### What needs to be done
Render everything in the records from the line containing "There are no" down to the line containing "Please consider becoming" as a Markdown table with the columns Row and Line, numbering each line and leaving out blank lines.

--- Material for this exercise Enclosed Below ---

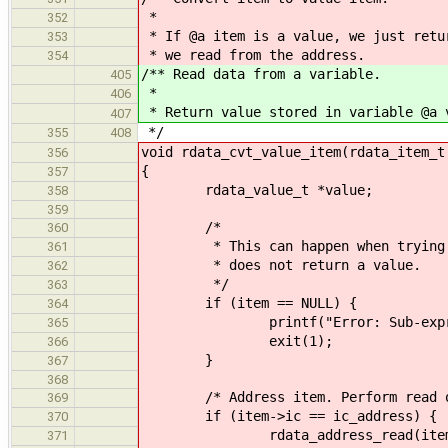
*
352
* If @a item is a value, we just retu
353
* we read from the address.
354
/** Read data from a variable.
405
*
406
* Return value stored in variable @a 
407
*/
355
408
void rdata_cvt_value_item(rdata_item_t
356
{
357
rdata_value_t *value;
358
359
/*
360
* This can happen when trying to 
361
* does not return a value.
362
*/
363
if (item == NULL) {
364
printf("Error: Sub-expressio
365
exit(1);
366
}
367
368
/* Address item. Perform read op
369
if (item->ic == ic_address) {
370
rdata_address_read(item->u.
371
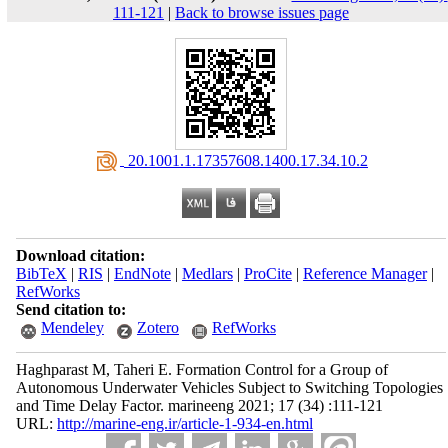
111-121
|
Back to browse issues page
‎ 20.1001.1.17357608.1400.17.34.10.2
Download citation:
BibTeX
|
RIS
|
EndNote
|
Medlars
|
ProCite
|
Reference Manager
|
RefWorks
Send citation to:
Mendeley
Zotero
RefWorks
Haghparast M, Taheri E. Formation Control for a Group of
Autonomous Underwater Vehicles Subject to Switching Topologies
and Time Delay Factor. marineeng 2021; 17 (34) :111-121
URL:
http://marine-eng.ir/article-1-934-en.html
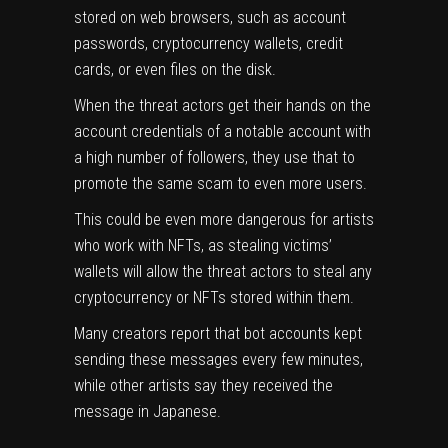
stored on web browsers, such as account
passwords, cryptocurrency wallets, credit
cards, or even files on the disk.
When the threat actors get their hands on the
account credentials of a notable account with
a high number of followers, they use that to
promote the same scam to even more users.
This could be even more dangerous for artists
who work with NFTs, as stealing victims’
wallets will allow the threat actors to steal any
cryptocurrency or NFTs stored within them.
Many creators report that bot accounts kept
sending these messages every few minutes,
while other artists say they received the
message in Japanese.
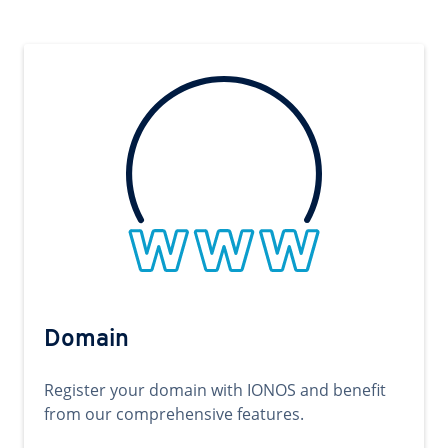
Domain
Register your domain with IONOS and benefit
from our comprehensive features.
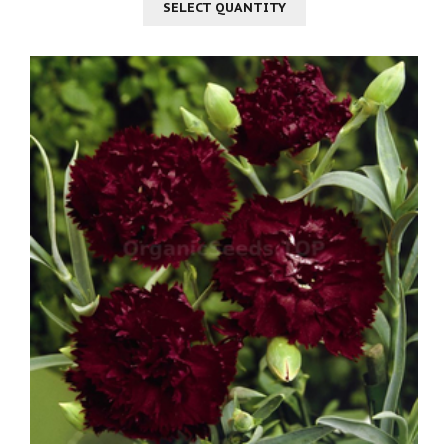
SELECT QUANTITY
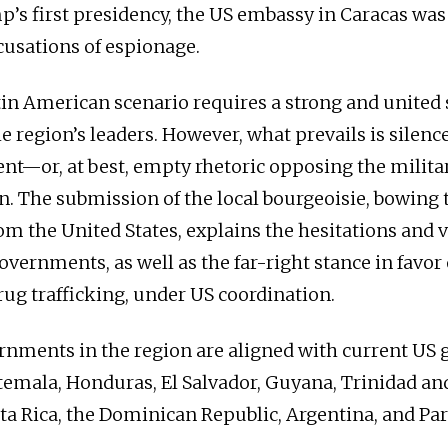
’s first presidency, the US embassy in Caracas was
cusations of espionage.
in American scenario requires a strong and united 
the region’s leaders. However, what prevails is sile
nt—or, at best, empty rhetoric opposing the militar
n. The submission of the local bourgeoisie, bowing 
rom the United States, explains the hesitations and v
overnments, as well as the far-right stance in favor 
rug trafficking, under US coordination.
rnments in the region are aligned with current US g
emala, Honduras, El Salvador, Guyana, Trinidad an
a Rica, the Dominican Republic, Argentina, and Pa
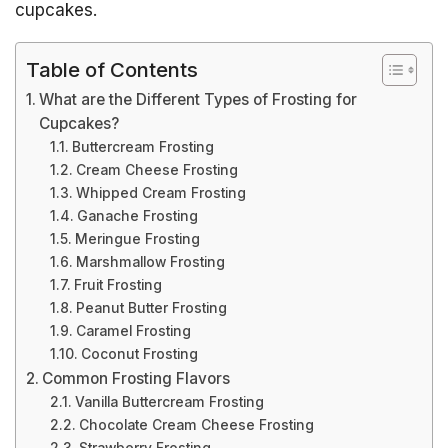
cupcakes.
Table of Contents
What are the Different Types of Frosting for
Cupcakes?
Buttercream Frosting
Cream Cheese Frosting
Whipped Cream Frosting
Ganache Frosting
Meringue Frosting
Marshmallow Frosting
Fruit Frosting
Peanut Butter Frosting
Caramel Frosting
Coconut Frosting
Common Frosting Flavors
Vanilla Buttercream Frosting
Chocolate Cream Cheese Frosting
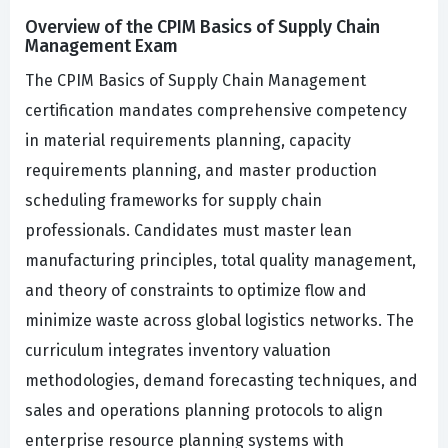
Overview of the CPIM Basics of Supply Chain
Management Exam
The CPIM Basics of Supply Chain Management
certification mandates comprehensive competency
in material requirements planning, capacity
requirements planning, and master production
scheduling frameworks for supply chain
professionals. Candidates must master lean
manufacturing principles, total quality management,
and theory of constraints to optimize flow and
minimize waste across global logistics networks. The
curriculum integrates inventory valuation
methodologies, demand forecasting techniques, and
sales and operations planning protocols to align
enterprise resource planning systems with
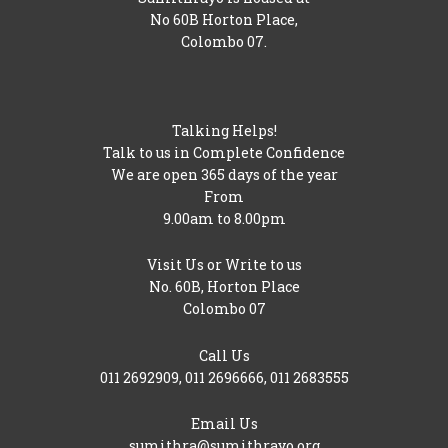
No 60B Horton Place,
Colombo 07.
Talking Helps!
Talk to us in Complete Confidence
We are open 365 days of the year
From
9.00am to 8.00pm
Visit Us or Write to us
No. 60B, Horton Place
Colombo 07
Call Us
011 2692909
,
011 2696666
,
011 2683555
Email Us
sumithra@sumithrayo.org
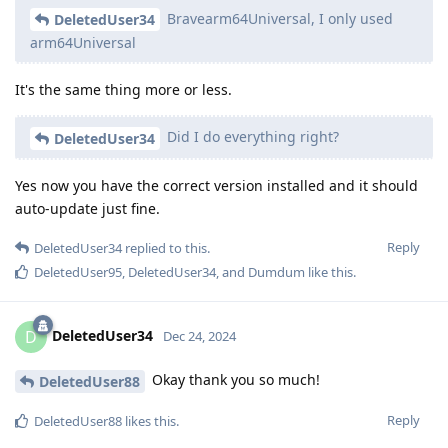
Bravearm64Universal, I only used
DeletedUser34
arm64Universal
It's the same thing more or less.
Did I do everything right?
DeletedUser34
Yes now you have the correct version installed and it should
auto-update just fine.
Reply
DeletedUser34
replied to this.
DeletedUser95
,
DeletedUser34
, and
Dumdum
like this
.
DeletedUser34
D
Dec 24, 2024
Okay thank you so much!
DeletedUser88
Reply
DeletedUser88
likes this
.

--- End of Enclosed Material for this exercise ---
--- Material for this exercise Enclosed Below ---

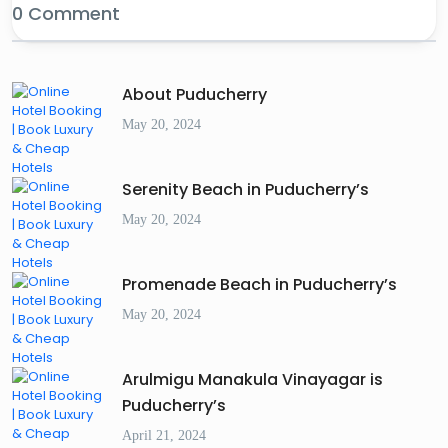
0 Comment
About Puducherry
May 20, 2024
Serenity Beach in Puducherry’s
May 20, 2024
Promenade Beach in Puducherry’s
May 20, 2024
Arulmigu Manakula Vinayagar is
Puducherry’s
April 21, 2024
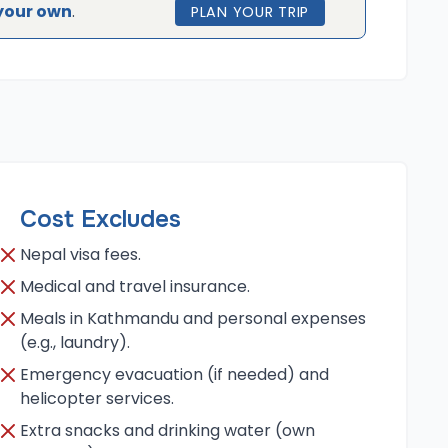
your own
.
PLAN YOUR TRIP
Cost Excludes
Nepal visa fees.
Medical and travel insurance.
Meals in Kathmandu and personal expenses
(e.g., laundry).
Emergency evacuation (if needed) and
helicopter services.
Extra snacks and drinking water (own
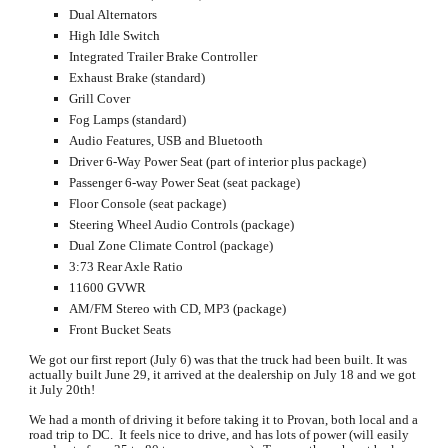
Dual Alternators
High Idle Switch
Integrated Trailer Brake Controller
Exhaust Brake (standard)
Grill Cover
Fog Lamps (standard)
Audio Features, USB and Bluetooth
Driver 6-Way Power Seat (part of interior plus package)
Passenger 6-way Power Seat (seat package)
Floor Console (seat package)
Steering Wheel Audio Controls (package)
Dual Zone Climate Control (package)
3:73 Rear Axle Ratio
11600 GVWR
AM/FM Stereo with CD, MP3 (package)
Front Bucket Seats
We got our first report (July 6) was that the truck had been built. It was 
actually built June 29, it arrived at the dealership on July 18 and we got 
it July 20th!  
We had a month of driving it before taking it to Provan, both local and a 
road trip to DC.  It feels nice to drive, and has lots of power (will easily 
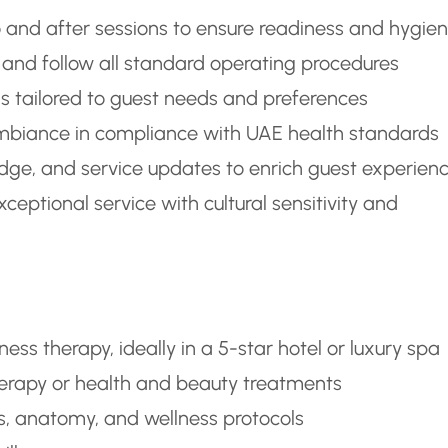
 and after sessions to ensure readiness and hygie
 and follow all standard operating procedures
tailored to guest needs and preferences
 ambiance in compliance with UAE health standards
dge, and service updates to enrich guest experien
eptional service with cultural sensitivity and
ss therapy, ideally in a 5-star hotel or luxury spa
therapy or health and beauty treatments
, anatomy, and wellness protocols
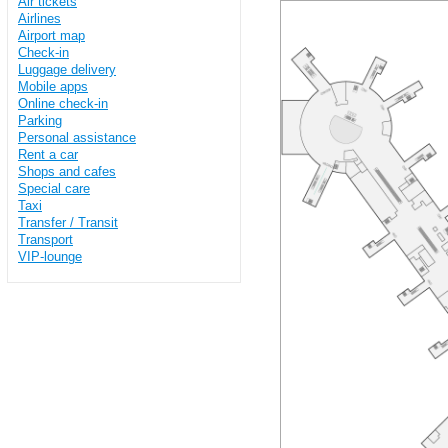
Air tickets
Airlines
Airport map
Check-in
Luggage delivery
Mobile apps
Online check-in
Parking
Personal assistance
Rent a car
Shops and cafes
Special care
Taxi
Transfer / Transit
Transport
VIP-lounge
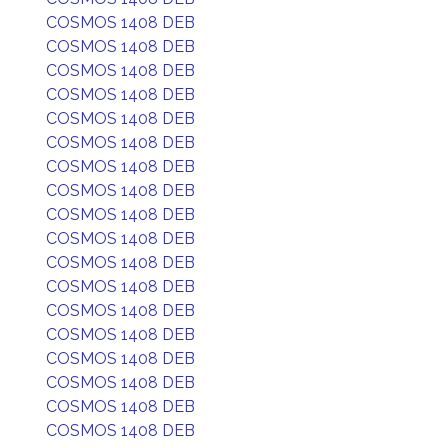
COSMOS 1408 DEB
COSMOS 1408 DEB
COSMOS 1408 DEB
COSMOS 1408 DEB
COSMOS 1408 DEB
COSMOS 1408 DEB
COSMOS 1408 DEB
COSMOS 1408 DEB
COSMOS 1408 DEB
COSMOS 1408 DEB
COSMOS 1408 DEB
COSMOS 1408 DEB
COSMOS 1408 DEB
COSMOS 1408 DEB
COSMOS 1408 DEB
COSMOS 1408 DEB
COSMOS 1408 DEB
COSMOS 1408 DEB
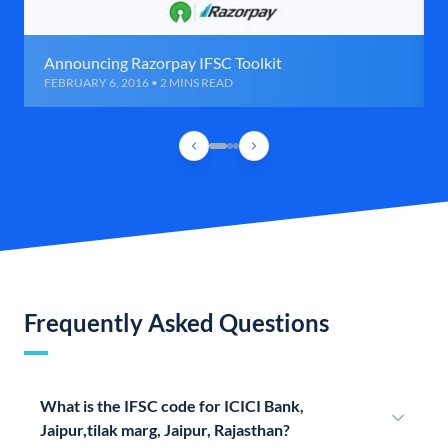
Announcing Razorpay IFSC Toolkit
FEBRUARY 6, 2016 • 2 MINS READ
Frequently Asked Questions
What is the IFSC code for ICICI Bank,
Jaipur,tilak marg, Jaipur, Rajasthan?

--- End of Enclosed Material for this exercise ---
--- Material for this exercise Enclosed Below ---

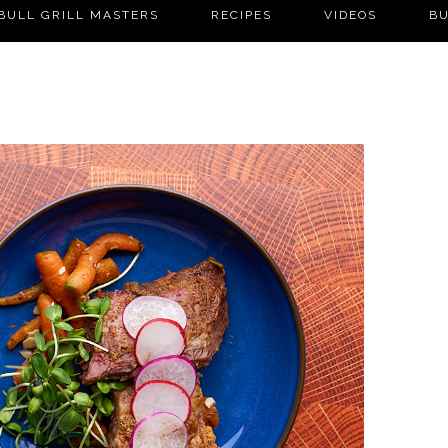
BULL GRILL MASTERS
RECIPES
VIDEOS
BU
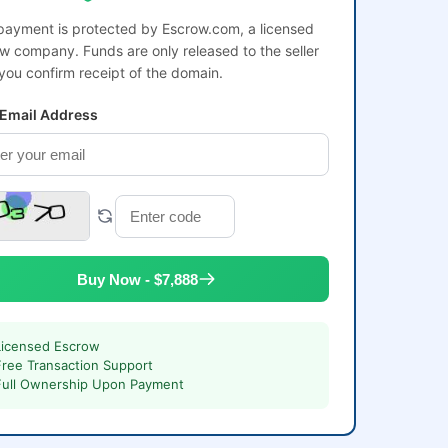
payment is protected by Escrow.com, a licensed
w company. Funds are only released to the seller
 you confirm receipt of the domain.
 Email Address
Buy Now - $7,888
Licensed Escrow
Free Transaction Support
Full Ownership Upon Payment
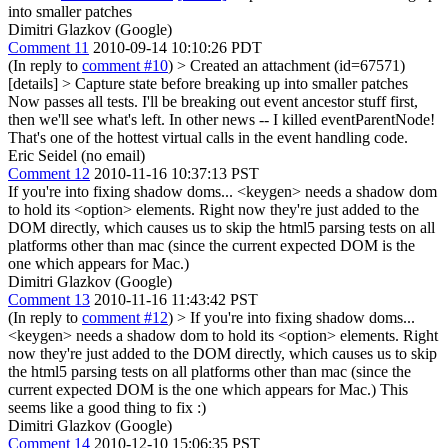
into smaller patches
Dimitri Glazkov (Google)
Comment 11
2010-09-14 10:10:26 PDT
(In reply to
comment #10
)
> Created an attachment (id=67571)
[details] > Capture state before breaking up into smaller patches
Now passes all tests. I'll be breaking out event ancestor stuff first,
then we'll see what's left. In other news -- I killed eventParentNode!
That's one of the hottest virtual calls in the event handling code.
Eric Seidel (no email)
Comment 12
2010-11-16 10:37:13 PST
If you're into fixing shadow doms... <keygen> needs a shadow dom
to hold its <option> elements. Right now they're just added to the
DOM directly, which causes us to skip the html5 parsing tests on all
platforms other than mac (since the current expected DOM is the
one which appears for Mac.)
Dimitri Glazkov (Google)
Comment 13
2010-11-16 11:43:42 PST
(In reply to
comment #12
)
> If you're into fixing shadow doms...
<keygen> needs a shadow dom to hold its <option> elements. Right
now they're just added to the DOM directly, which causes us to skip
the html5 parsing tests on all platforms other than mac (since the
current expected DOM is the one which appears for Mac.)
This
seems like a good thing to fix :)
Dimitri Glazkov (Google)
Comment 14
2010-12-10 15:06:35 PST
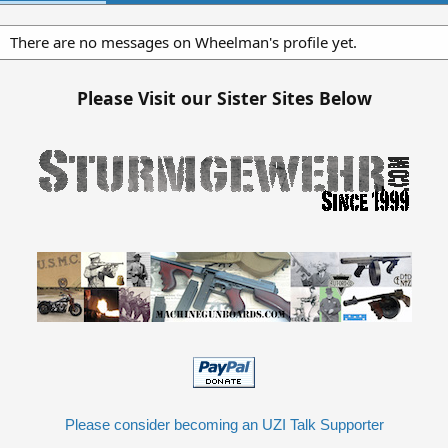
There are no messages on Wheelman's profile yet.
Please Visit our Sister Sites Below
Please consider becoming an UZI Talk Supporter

--- End of Enclosed Material for this exercise ---

### Output of the exercise
| Row | Line |
|---|---|
| 1 | There are no messages on Wheelman's profile yet. |
| 2 | Please Visit our Sister Sites Below |
| 3 | Please consider becoming an UZI Talk Supporter |